This is a repository containing the code, and, upon publication, data to reproduce the analyses for the manuscript:
Klaassen, F, Holm, RH, Smith, T, Cohen, T, Bhatnagar, A, Menzies, NA. (2023). Predictive power of wastewater for nowcasting infectious disease transmission: a retrospective case study of five sewershed areas in Louisville, Kentucky. Environmental Research, 240 (2024) 117395.
(link)[https://www.sciencedirect.com/science/article/pii/S0013935123021990]
The files and folders in this repository can be used in the following steps:
1. Data (hidden)
- /data-sources, contains the raw data files
- A make file that uses the following scripts to render cleaned and filtered data
- /R/clean-.R, scripts to clean each of the data files
- /R/gather-target.R, script to gather all the data files in a single data frame
- /R/filter-target.R, script to preselect the relevant variables and dates from the data frame, to be analyzed
This step results in a dataframe with the following variables
- shedID (character, ID for the sewershed)
- date (Date)
- cases (integer, reported total cases)
- deaths (integer, reported total deaths, using probabilistic imputation by populationsize)
- deaths2 (integer, reported total deaths, using probabilistic imputation by reported COVID-19 risk)
- N1 (numeric, average SARS-CoV-2 (N1) (copies/ml))
- ratio (numeric, average SARS-CoV-2 (N1) (copies/ml) divided by average PMMoV (copies/ml))
- N1flow (numeric, average SARS-CoV-2 (N1) (copies/ml) divided by average flow (MGD))
- pop (numeric, population size)
An additional two data frames contain the by sewershed demographic information (population size, area, sewershed name); and the serosurvey data, coded by aggregated sewershed and date.
All cleaned and analyzed data are stored (hidden) in /data-products
The data that can be shared will be made public after publication. Death data are not publicly available but may be requested from Louisville Metro Department of Public Health and Wellness (LMPHW).
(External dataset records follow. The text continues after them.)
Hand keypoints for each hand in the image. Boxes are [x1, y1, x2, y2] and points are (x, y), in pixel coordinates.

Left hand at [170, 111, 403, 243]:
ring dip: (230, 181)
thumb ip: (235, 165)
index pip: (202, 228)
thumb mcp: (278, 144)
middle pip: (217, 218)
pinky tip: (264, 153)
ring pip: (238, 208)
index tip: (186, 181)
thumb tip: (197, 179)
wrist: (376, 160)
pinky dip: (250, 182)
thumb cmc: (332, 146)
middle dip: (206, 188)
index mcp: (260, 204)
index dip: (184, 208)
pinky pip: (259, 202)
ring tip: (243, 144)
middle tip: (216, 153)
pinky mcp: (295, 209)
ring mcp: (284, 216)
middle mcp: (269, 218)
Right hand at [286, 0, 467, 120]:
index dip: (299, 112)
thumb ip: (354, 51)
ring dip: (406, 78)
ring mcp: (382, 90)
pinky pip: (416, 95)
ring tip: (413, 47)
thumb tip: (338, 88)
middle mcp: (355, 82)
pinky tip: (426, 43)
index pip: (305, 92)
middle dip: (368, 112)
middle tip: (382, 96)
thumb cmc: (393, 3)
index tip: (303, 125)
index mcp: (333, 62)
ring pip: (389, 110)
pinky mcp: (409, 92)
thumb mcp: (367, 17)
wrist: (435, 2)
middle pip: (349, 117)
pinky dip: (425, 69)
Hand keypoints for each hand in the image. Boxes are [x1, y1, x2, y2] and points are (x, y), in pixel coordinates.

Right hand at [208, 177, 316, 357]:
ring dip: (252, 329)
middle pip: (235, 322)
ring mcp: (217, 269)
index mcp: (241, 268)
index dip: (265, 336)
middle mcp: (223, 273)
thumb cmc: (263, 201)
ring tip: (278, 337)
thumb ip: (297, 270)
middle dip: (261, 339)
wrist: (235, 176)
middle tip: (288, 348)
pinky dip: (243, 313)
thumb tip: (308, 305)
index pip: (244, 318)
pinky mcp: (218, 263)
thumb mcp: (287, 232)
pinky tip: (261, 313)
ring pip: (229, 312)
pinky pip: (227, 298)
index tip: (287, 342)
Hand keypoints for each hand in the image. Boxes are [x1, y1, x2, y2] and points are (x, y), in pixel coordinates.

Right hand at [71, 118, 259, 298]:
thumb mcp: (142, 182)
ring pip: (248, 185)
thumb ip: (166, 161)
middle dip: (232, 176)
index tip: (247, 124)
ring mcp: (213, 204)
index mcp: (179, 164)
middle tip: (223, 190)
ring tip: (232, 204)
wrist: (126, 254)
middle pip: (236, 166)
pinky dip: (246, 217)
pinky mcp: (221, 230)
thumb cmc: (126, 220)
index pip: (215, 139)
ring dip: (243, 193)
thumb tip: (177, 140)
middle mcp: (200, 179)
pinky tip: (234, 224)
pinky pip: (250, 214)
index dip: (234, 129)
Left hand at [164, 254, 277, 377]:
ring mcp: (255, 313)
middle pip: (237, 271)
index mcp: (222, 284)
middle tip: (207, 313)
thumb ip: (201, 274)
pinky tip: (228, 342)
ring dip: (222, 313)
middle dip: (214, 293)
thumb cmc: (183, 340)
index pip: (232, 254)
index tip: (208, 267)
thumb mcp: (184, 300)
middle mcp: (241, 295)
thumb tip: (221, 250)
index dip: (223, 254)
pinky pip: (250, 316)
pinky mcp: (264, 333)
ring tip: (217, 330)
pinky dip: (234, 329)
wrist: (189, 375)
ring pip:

Publicly available data (see above, excluding the deaths data) are stored in /data-products/data-public.csv
.
We used the covidestim
package, which has been adapted for the current model in the wastewater
branch. This can be installed using the following commands in the terminal:
git clone
http://github.com/covidestim/covidestim`
git checkout wastewater
The script R/generate-configs-main-analyses.R
and R/generate-configs-deaths-imputation.R
can be used to generate the covidestim configuration objects that are used for the final analyses. Main analyses contains the configurations for both the N1 and N1 with outlier adjustment analyses; the deaths imputation file is used for the additional deaths imputation method.
The script R/run-covidestim.R
and R/run-covidestim-deaths.R
can be used to run the covidestim models. For the manuscript, we produced these results on a computing cluster. The script accesses a folder configs
where the configuration objects are saved, and a folder stan
where the stan scripts are saved.
The folder /stan
contains four scripts for the four models in the manuscript.
Running this script will output the results in a folder results/
and results-deaths/
.
To create simplified result data frames, run the script R/extract-results.R
.
To recreate the figures and analyses for the manuscript, run the script R/manuscript-results.R
The supplementary file R/wis.R
is called within this script, with functions to calculate the predictive assessment quantities.